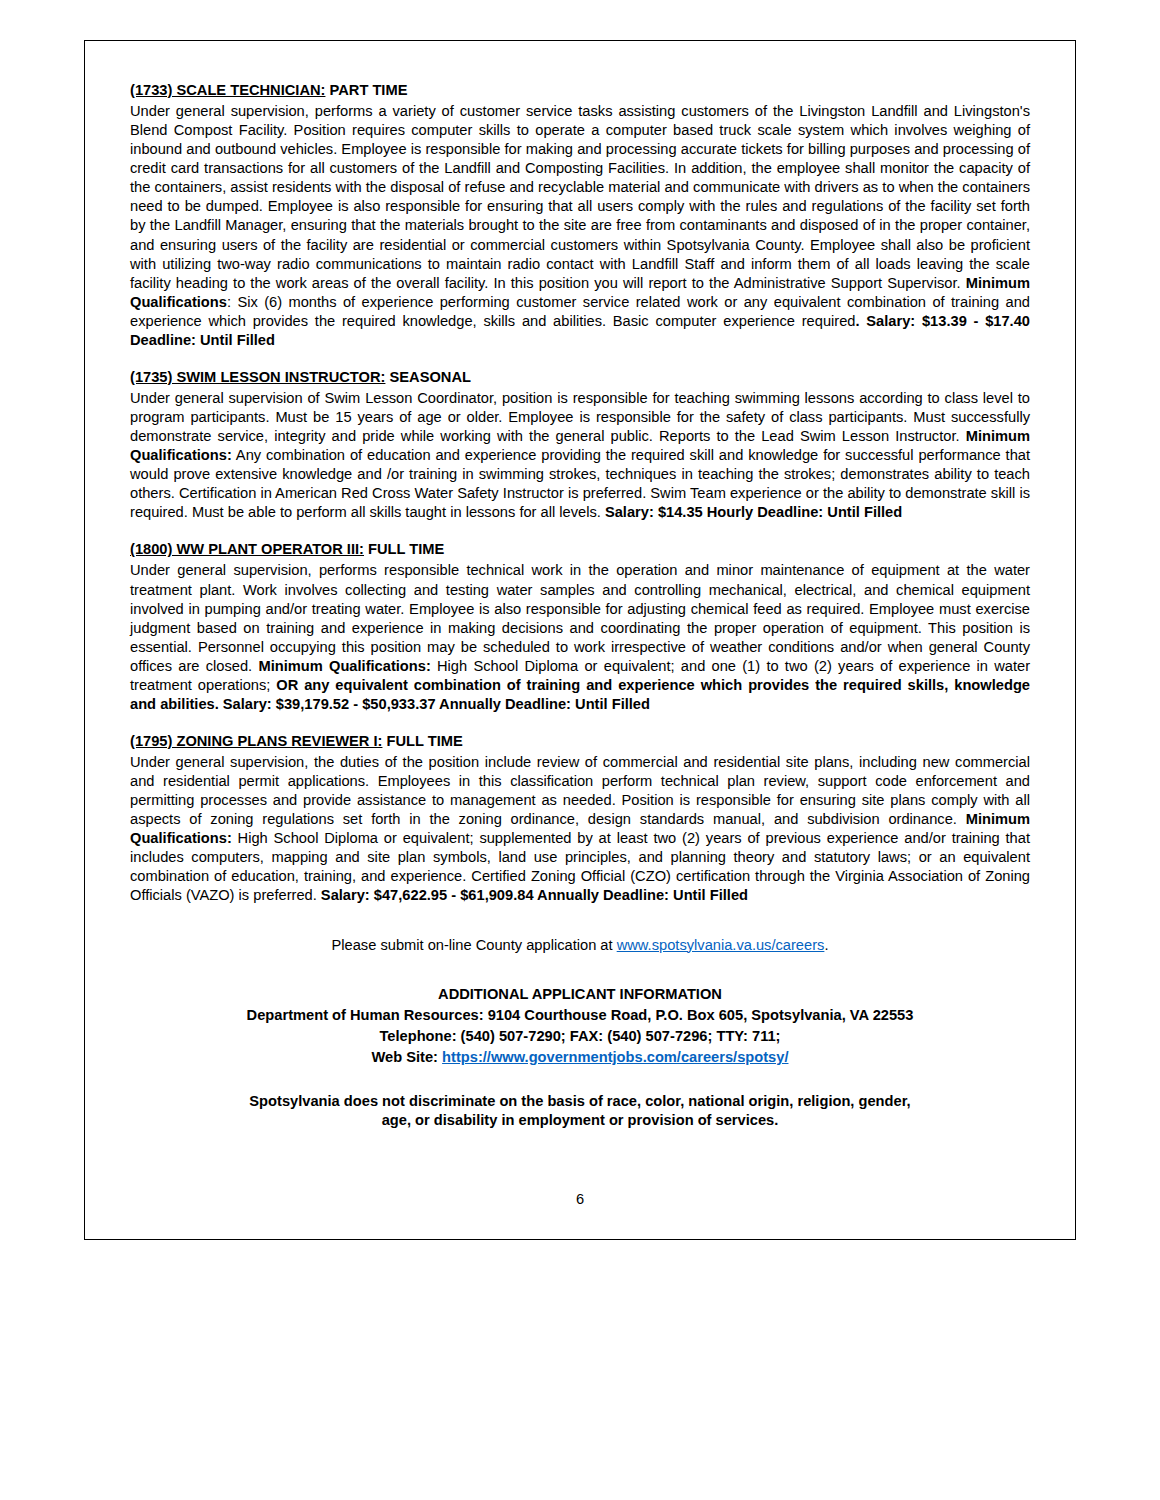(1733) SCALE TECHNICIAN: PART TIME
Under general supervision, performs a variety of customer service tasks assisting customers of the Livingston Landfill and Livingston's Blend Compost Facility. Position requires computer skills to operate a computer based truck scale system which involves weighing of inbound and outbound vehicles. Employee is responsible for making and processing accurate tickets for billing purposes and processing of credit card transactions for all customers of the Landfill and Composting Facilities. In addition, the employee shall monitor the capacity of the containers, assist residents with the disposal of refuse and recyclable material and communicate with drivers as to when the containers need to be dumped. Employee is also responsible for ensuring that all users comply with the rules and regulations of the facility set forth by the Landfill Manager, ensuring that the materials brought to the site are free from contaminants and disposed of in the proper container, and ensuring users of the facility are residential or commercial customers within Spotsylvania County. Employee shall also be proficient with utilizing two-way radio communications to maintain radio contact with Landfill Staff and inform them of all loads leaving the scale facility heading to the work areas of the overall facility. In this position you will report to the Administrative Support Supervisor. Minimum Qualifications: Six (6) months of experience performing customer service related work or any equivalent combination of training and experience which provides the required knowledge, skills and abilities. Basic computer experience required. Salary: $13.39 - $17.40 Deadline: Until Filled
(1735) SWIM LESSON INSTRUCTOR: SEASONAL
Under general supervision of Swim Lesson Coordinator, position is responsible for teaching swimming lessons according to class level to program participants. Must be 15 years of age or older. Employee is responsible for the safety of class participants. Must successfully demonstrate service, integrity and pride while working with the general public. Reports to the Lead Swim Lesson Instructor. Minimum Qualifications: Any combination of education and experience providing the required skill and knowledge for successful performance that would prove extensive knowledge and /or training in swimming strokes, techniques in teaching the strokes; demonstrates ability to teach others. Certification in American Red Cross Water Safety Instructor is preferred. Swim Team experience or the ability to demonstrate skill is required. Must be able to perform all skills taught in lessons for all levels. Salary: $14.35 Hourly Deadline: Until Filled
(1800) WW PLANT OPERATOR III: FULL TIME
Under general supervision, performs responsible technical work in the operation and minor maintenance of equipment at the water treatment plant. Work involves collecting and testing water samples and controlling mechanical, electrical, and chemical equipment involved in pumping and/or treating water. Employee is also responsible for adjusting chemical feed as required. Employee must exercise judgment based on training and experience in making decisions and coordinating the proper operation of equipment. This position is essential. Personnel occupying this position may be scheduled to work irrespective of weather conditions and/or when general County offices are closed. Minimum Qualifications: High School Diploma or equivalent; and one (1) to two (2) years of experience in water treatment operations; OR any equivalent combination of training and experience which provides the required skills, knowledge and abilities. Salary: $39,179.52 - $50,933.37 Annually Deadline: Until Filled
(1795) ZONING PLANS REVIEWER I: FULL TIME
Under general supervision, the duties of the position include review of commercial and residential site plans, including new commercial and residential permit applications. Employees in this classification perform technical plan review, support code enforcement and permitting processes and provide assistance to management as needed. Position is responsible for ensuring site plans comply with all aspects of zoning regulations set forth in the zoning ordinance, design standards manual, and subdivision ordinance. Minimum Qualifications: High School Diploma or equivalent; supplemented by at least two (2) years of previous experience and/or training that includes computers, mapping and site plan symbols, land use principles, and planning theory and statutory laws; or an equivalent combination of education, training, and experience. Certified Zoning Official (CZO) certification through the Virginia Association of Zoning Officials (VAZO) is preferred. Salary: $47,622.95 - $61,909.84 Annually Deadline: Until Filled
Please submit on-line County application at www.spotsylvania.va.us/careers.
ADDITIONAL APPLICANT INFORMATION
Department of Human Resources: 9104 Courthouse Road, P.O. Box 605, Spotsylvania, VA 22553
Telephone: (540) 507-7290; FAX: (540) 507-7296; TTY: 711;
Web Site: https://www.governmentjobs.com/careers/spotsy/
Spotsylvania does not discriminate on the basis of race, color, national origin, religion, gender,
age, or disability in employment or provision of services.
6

WHAT NEEDS TO BE DONE ▸
Find "careers" in the data above. Report each line where it appears.

RESULT OF THIS TASK ▸
Please submit on-line County application at www.spotsylvania.va.us/careers.
Web Site: https://www.governmentjobs.com/careers/spotsy/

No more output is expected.